I REFER to the opinion article titled “New farmers require subsidies from government” by John Robertson (Independent, December 8).
I congratulate Robertson for his extremely well-researched document that gave an accurate
reality check to what is obviously a very poorly constructed lease document.
It is clear that anyone with sound, rational business sense would never enter into such a risky venture. No responsible bank would lend finance unless security was available in other off-farm assets.
Security taken over machinery attracts a much higher interest rate than the rates offered on freehold land.
To borrow money at these higher interest rates is often uneconomic in crop or livestock farming.

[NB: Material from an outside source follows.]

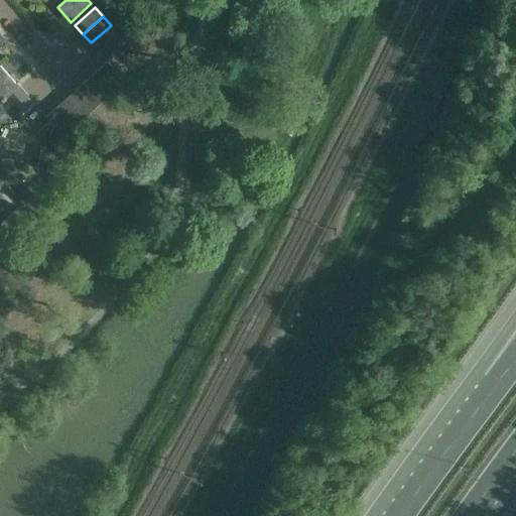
[(99,51),(119,34),(111,25),(102,33),(91,42),(99,51)]
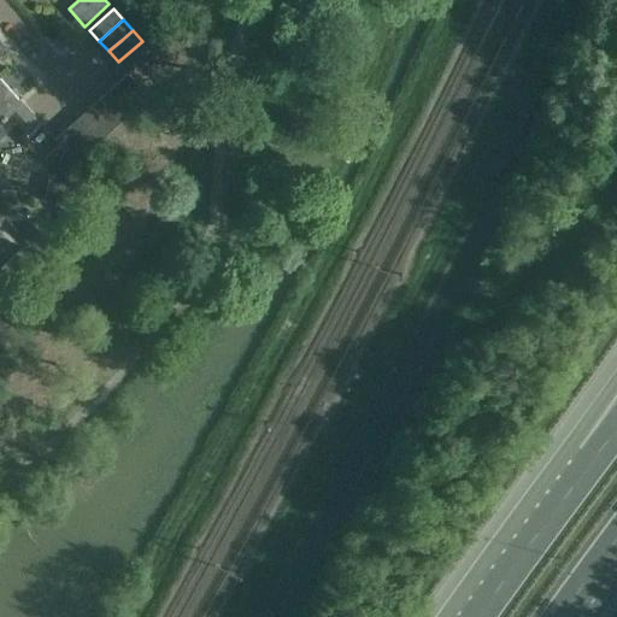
[(142,41),(118,62),(128,72),(152,51),(142,41)]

It is a well-known fact that large sums of money are required to operate an economically sustainable farm unit.
Not in a thousand years will this lease document have the security to attract the borrowings necessary to efficiently run a good farming operation. In fact, this document will only attract those with bad judgement or more money than sense.
In addition to what Robertson says, any potential lessee must realise that the document is not worth the paper it is written on.
The “certificate of no interest” issued by this same regime comes to mind. A substantial proportion of farms in Zimbabwe changed hands after Independence.
Firstly, the vendors had to offer the farm to the government. If the government did not want the farm, they issued this “no-interest” certificate and the owner was free to sell his/her farm to anyone in the market place.
Holders of this certificate soon found out the hard way once the government- sponsored land invasions began. The “certificate of no interest” was not worth the paper it was written on.
So, no matter what the terms of the lease are, this regime never honours any agreement. For those who take up the 99-year lease, don’t say you were never warned.